--- Text ---

It was like watching a really good play at times, but Furie and cinematographer Stephen H. Burum cinema the shit out of it with their chosen anamorphic 2.35:1 aspect ratio. I'm talking split-diopters and lots of canted angles; I bet this movie was the canted angle champion until Battlefield Earth came in and man-animal'd the title away. And there are scenes that are shot in a manner that I fear is becoming more and more rare; there's a post-coital conversation between Carla and her boyfriend (played by the late great Alex Rocco, who had worked previously with Hershey on The Stunt Man) and the whole conversation is covered from one angle favoring Carla, slightly behind the boyfriend to where we only see his side profile at most (and even then slightly out-of-focus). Nowadays most movies are shot for the edit; just cover it from every angle and figure it out in post. But this looks like one of those flicks that actually had every angle figured out before hand for maximum effect. In the case of this scene, our attention should be on what Carla is saying and her reactions as well.

I remember reading somewhere that Hershey felt that movie would've been better if it focused more on the stuff between Carla and her family and her doctor, which I kinda get. I mean, the last third of the film basically turns into the second half of Poltergeist, which is weird because this movie came out the same year as Poltergeist despite being shot two years before Poltergeist. Poltergeist poltergeist poltergeist ULTRAAA COMBOOOOOOO!!!!! But yeah, as much as I dug the last third, I actually found myself more interested in the more everyday less fantastical stuff (or as 'less fantastical' as fucking ghost rape can be considered).

The film plays the "based on a true story" card at the very end, which I'll have to look up to see how true they kept things, or if it's like many films based on a true story, in that in both the film and the real events one of the characters had a cup of coffee once. But who knows, it could be all true. And if so, that's some frightening shit. As is the fact that in one scene in a meeting room full of doctors, they had them all smoking the fuck out of cigarettes, pipes, and cigars as if it were Good Night, and Good Luck. in that motherfucker.

Aside from the applause, I think the ultimate compliment this movie got from the audience was early on when someone in the audience tried to be Mr. Funny Riffer -- twice! -- and got shushed the fuck up. That shit didn't happen with any of the other films that night, in fact, it was kinda encouraged, but this was something else and it certainly wasn't the kind of film to make "funny" comments at the screen.



The fourth film of the night was 1988's Phantasm II, the sequel to the waking nightmare that was Phantasm, a film about who the fuck knows what except there was a scary tall old man, jawas, and a flying sphere that would bore into its prey's skull and drain all the blood out. I had seen it before at a midnight show at the New Beverly Cinema and rambled about it on this here blog. My thoughts on it remain the same, so you can just go to this link to read them in full or you can read this here excerpt and get the gist:

The first film felt and looked like a bad dream, an atmosphere that is kinda missing in this one (which feels more like a straight horror flick), but in exchange we have bigger set-pieces, gooier special effects, and most importantly, nudity. I don't remember anything particularly new added to this film aside from a new type of Flying Killer Ball and some explosions; it's like Coscarelli was loathe to answer any questions in the first place, if anything, the ratio of Questions Answered to Questions Raised is probably like 1 to 10. He's more interested in adding more to the characters of Mike and Reggie than he is in explaining to you why the Tall Man is doing what he's doing.

--- Supplied information ---

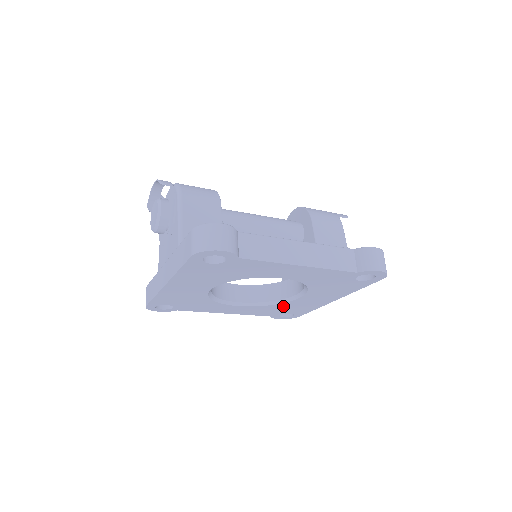
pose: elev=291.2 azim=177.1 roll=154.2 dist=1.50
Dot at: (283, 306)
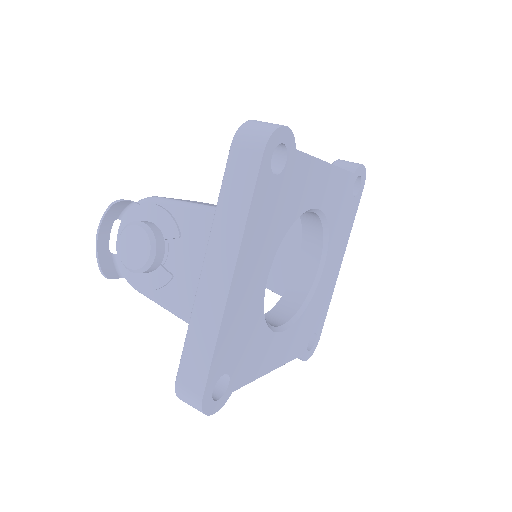
Dot at: (311, 309)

---

◆ Jobs
(a) List every film title named in the film review.
(b) Reproduce the film review from "The first film" up to and including "what he's doing.", changing "Flying Killer Ball" to "Flying Death Sphere".
The material has no connection to the film review.

◆ Written answers
(a) Battlefield Earth, The Stunt Man, Poltergeist, Good Night, and Good Luck., Phantasm II, Phantasm

(b)
The first film felt and looked like a bad dream, an atmosphere that is kinda missing in this one (which feels more like a straight horror flick), but in exchange we have bigger set-pieces, gooier special effects, and most importantly, nudity. I don't remember anything particularly new added to this film aside from a new type of Flying Death Sphere and some explosions; it's like Coscarelli was loathe to answer any questions in the first place, if anything, the ratio of Questions Answered to Questions Raised is probably like 1 to 10. He's more interested in adding more to the characters of Mike and Reggie than he is in explaining to you why the Tall Man is doing what he's doing.